- Manakkad Location in Kerala, India Manakkad Manakkad (India)
- Coordinates: 9°53′25″N 76°39′17″E﻿ / ﻿9.8901500°N 76.654590°E
- Country: India
- State: Kerala
- District: Idukki
- Talukas: Thodupuzha

Government
- • Type: Panchayati raj (India)
- • Body: Gram panchayat

Population (2011)
- • Total: 15,106

Languages
- • Official: Malayalam, English
- Time zone: UTC+5:30 (IST)
- PIN: 685584
- Vehicle registration: KL-38
- Lok Sabha constituency: Iddukki

= Manakkad =

Manakkad is a village in Thodupuzha Taluk of Idukki District in Kerala, India, bordering Thodupuzha town on the banks of the Thodupuzha river.

== Overview ==

Its name is sometimes confused with those of Manarkad in Kottayam District and Manacaud (with the same Malayalam pronunciation as Manakkad) which is a locality in Thiruvananthapuram City. Manakkad Village also has a Panchayat known as Manakkad Panchayat.

Arikuzha is the first ward of this Panchayat and it lies in the border of Idukki and Ernakulam districts.
The telephone exchange is situated in Arikuzha.
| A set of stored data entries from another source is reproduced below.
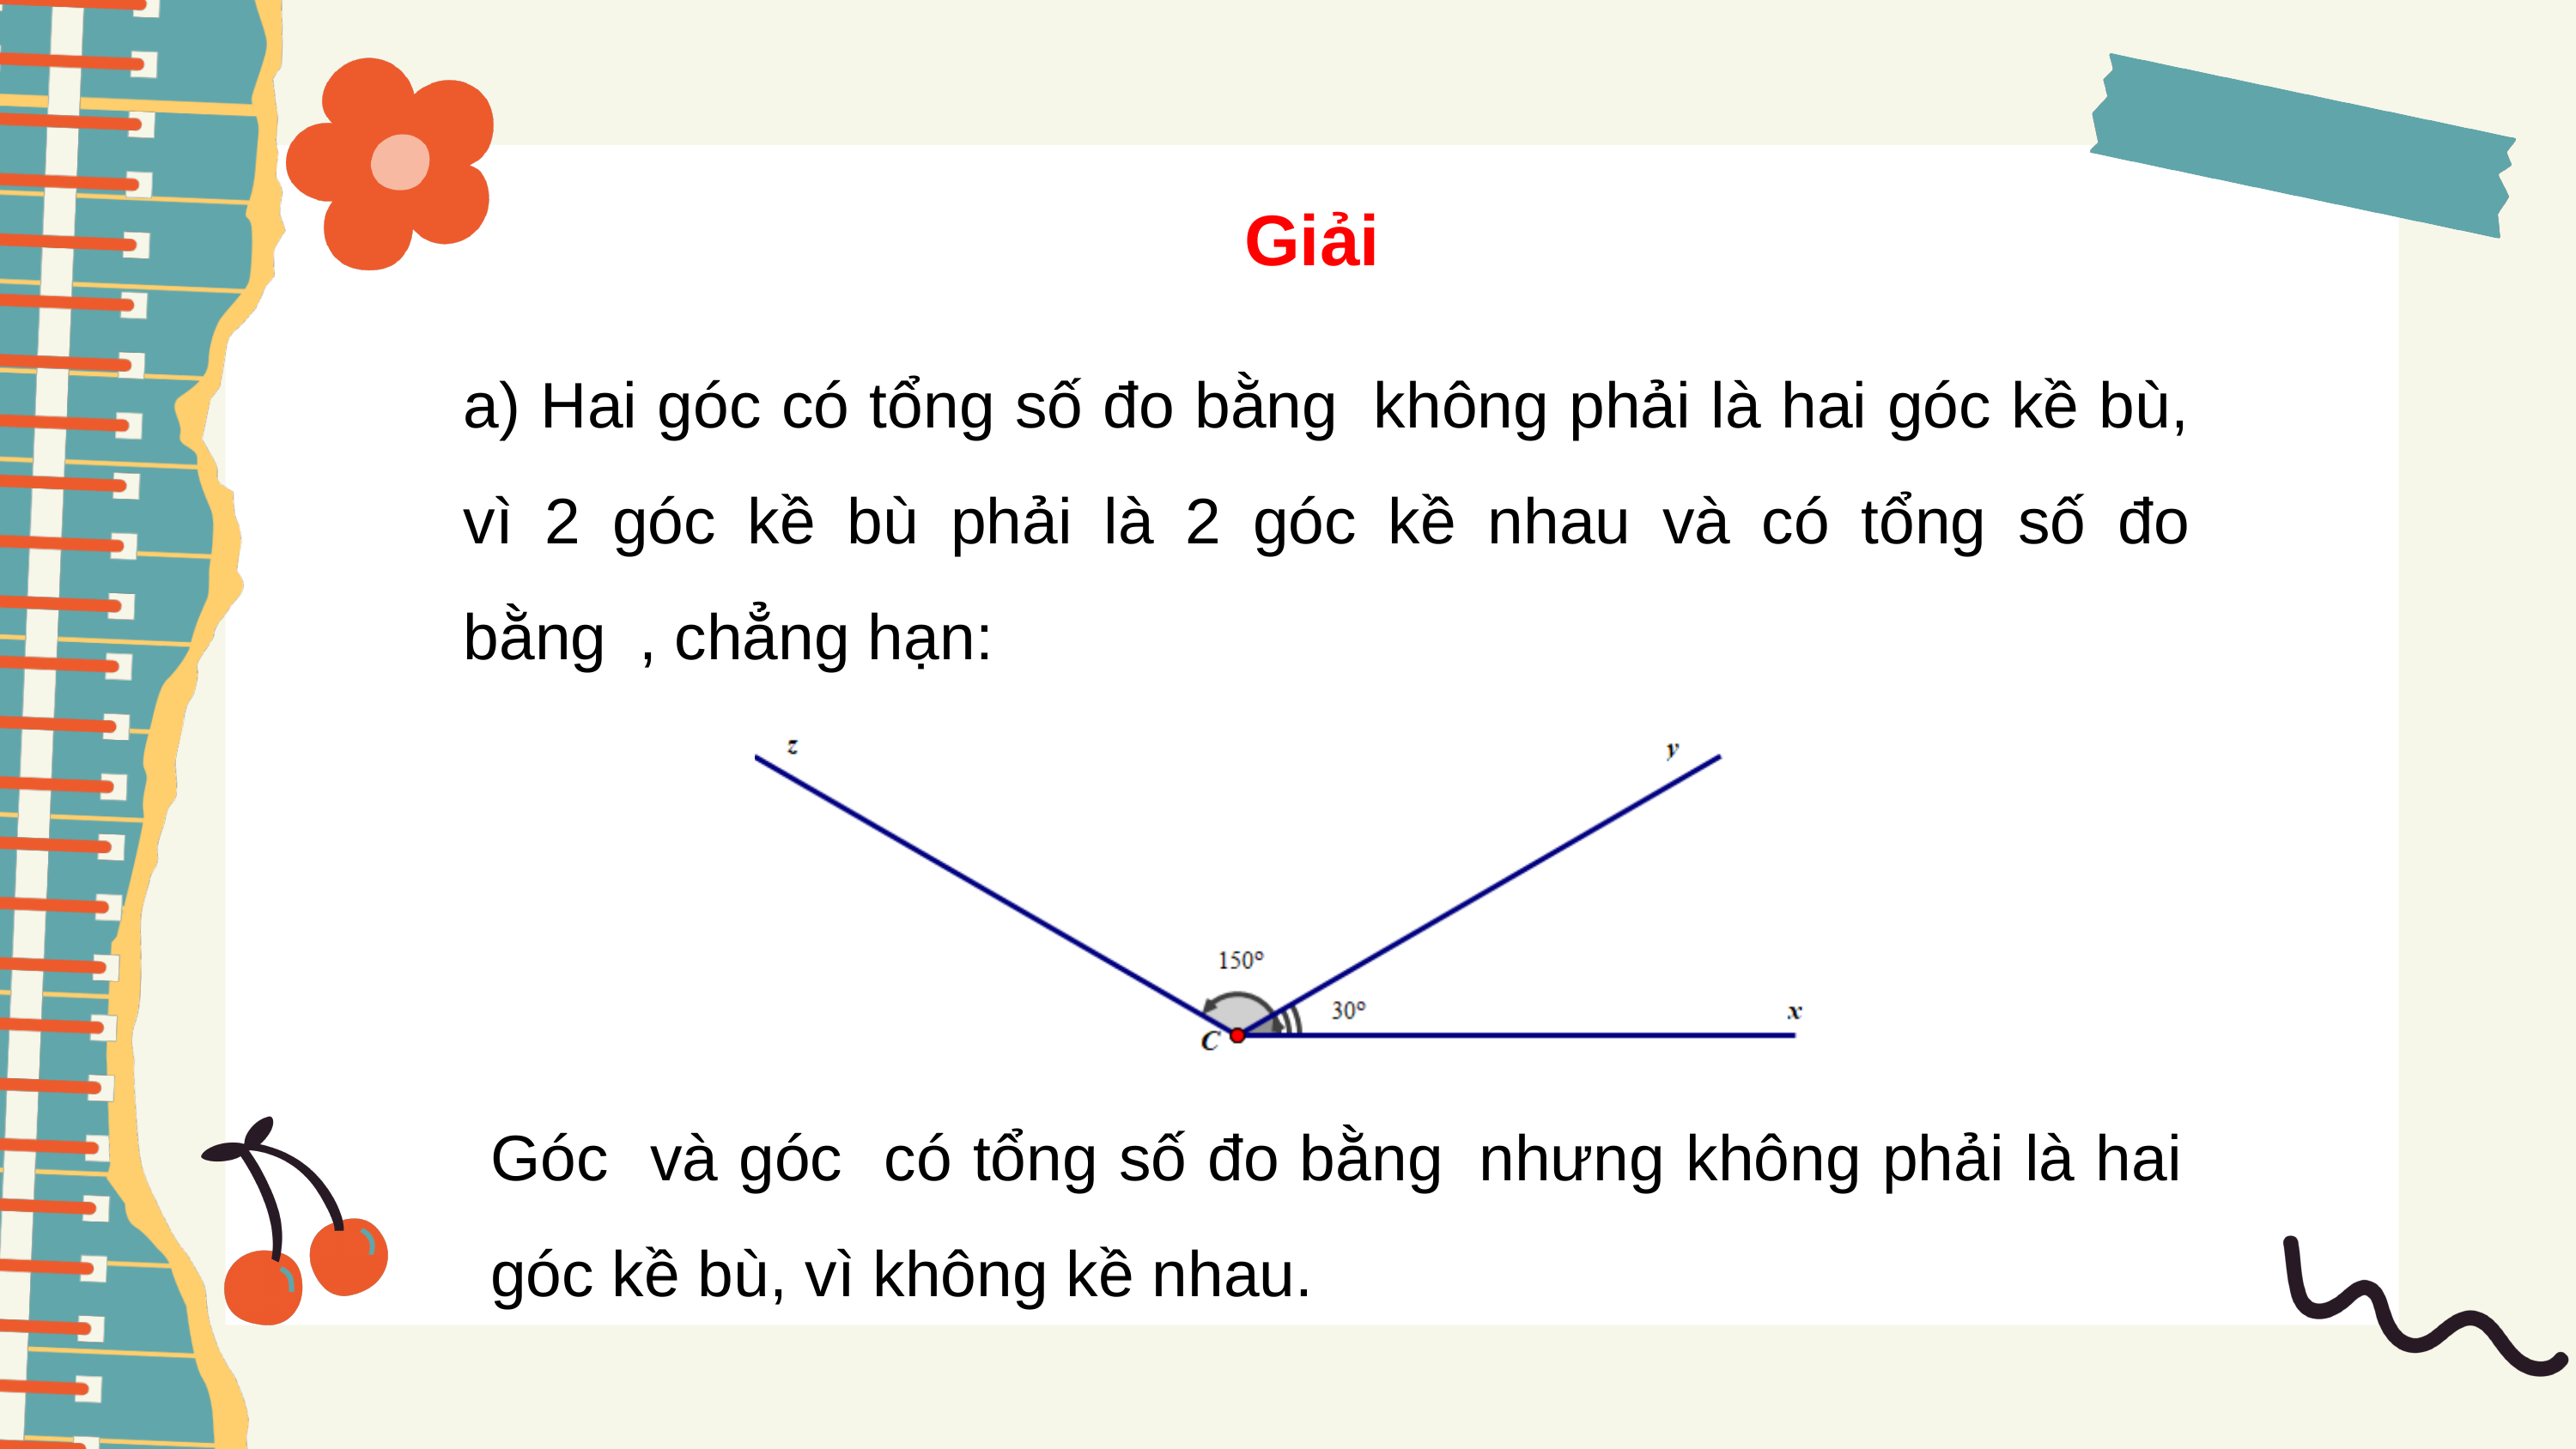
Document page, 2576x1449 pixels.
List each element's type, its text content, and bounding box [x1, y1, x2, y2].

text_box [290, 144, 2399, 1325]
picture [0, 0, 495, 1449]
text_box Giải [1127, 188, 1497, 287]
picture [2085, 52, 2520, 239]
picture [2269, 1155, 2576, 1449]
picture [755, 658, 1821, 1071]
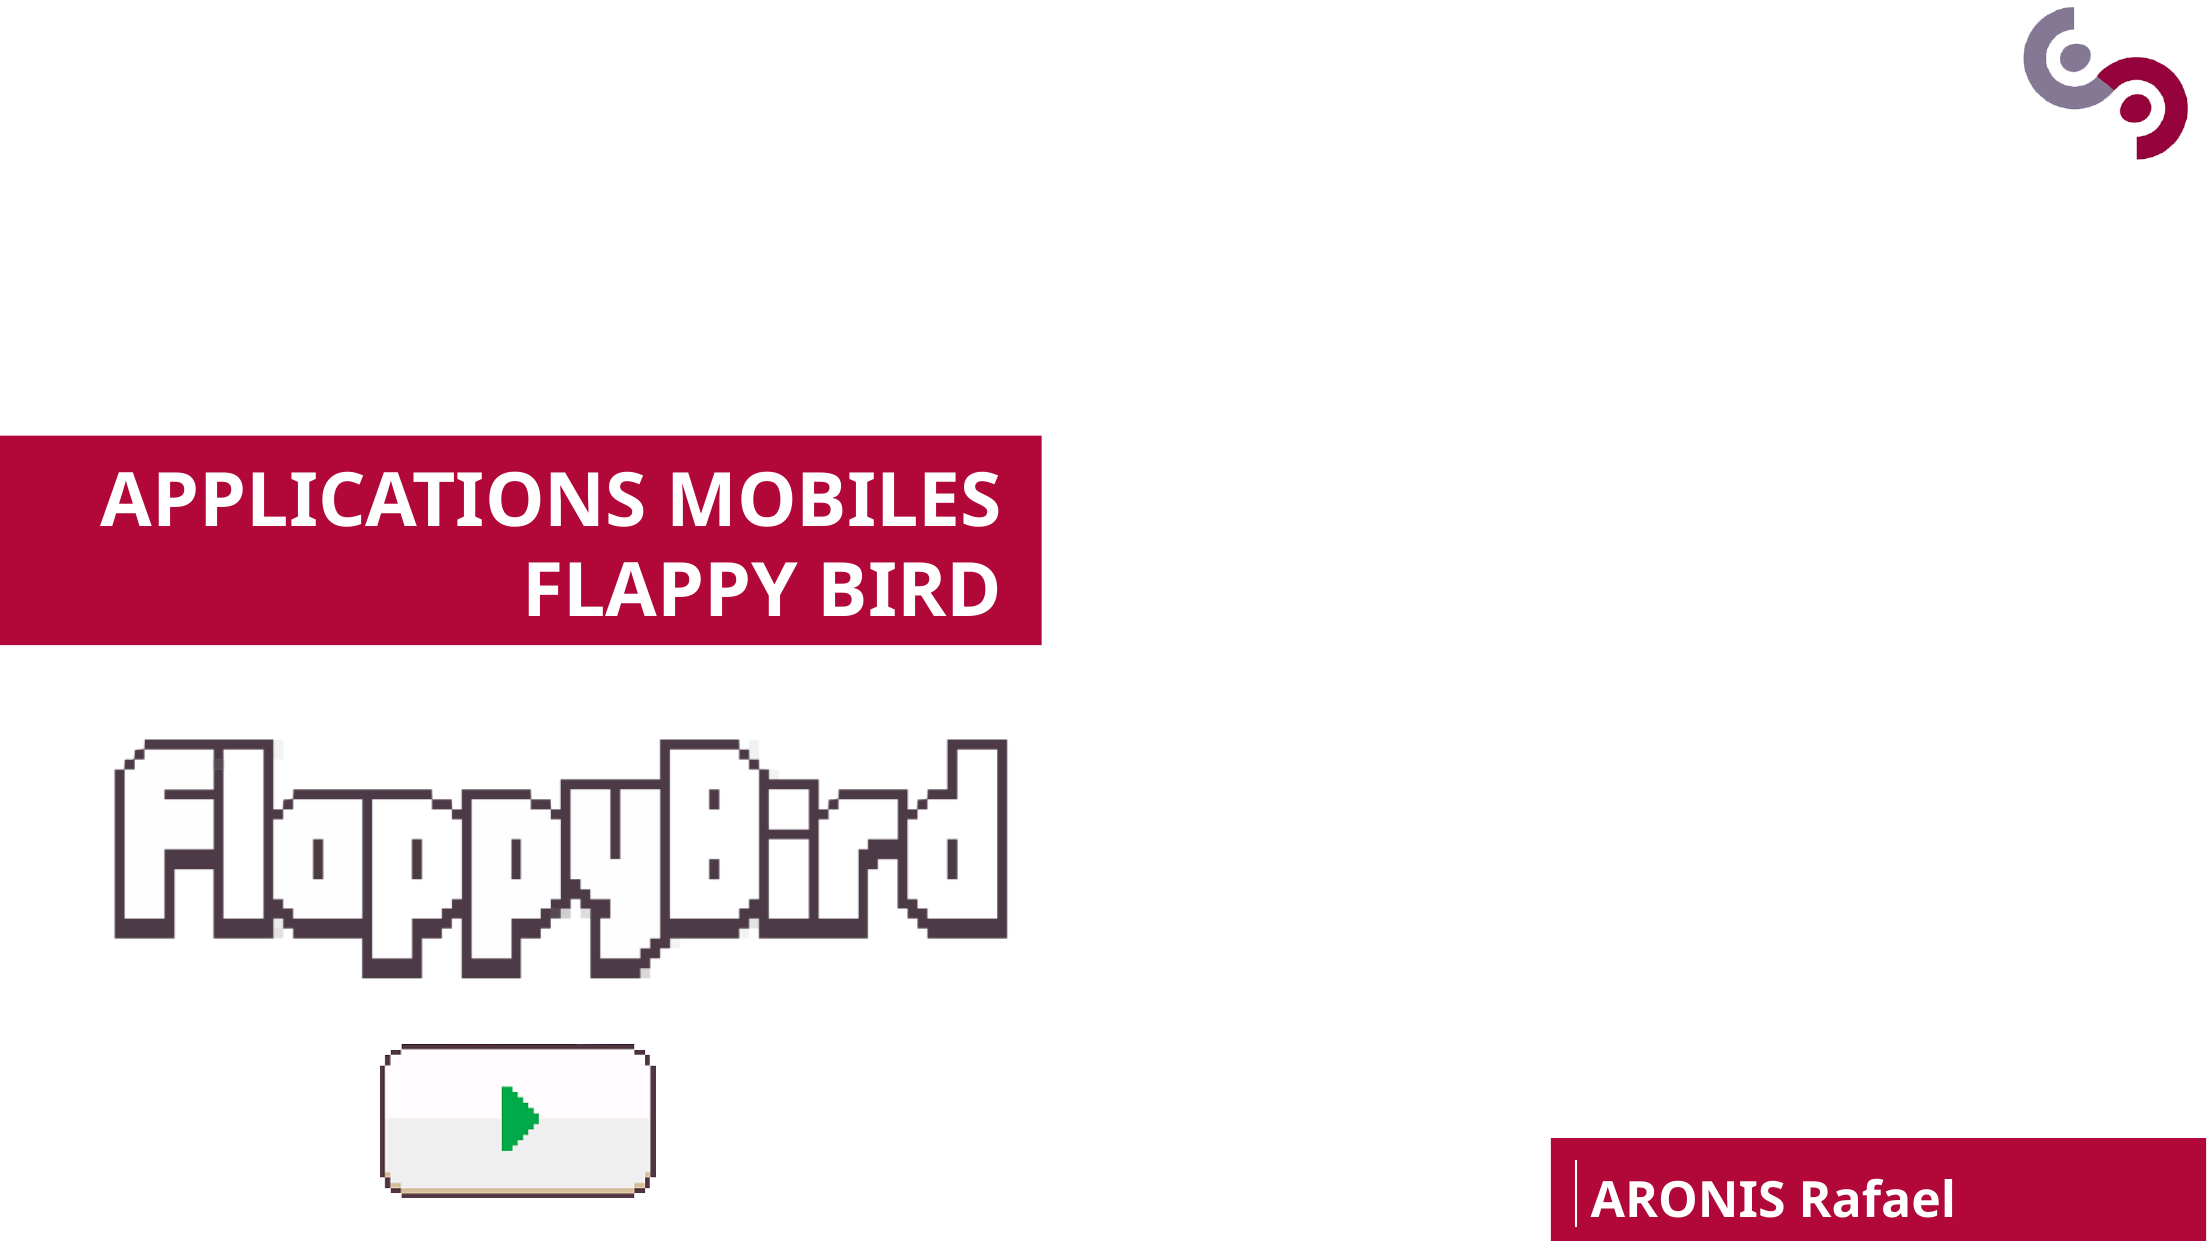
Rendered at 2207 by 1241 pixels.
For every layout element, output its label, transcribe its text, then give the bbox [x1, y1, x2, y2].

picture [54, 680, 1067, 1038]
title APPLICATIONS MOBILES FLAPPY BIRD [6, 449, 1003, 659]
text_box [1550, 1138, 2207, 1241]
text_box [1575, 1159, 2204, 1236]
picture [379, 1044, 656, 1198]
picture [1968, 0, 2207, 179]
text_box [0, 435, 1042, 646]
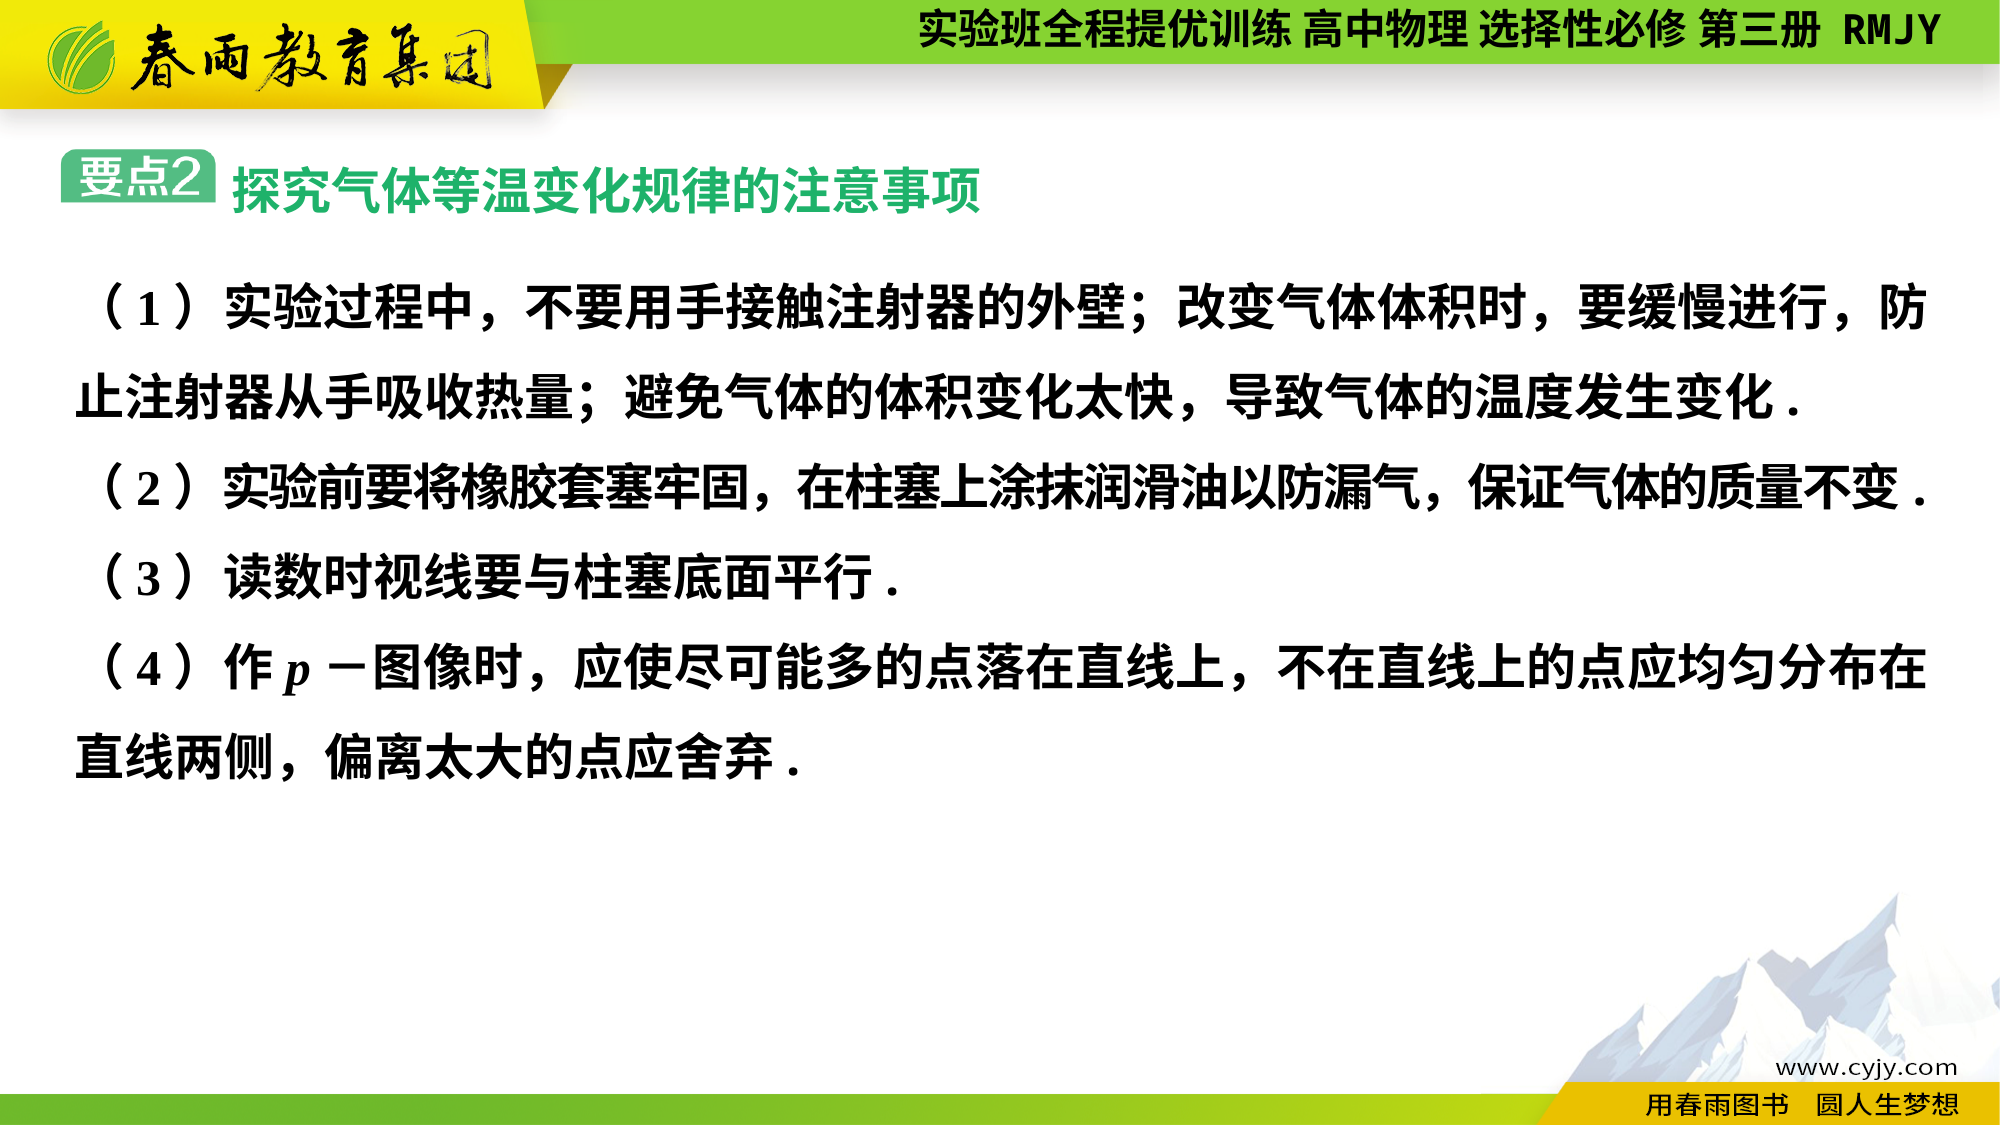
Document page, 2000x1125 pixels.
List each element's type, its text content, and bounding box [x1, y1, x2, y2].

picture [0, 0, 2000, 1125]
text_box 探究气体等温变化规律的注意事项 [216, 122, 1944, 228]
Arikuzha is a natural village with lot of scenic beauties. The
village consists mainly of farmers and a few planters. Majority are Hindu and Christian population with a few Muslim families.
Cultivation consists of rubber plantation, rice and coconut. A rare mix of central travancore culture. The village has a good literacy rate and are continually improving the human potential in the fields of IT, nursing service and other emerging sectors

==Churches==
There is the Saint Sebastian's church at memadangu and the small church at the arikuzha village center. There are also Pentecostal churches near such as IPC, Assemblies of God in India etc.

==Schools==
The town centre is hosting the government lower and the upper primary school. The High is situated in conjunction with the Saint Sebastians Church. Both these schools has big playgrounds which would be busy with plenty of games and funs towards the evening. It is the second home for all the new buds of the village.

==Temples==
There is a number of temples can be seen around this place:

- Sree Narasimha Swamy Temple
- Varikkathanathu Bhagavathi Temple
- Moozhikal kavu Bhagavathi Temple
- Tottakara Sri Mahadeva Temple
- Alppara Sri Mahadeva Temple

==Government Offices==
The District Agricultural Farm is situated here and the office is inside the farm.

==Demographics==
As of 2011 India census, Manakkad had a population of 15106 with 7509 males and 7597 females.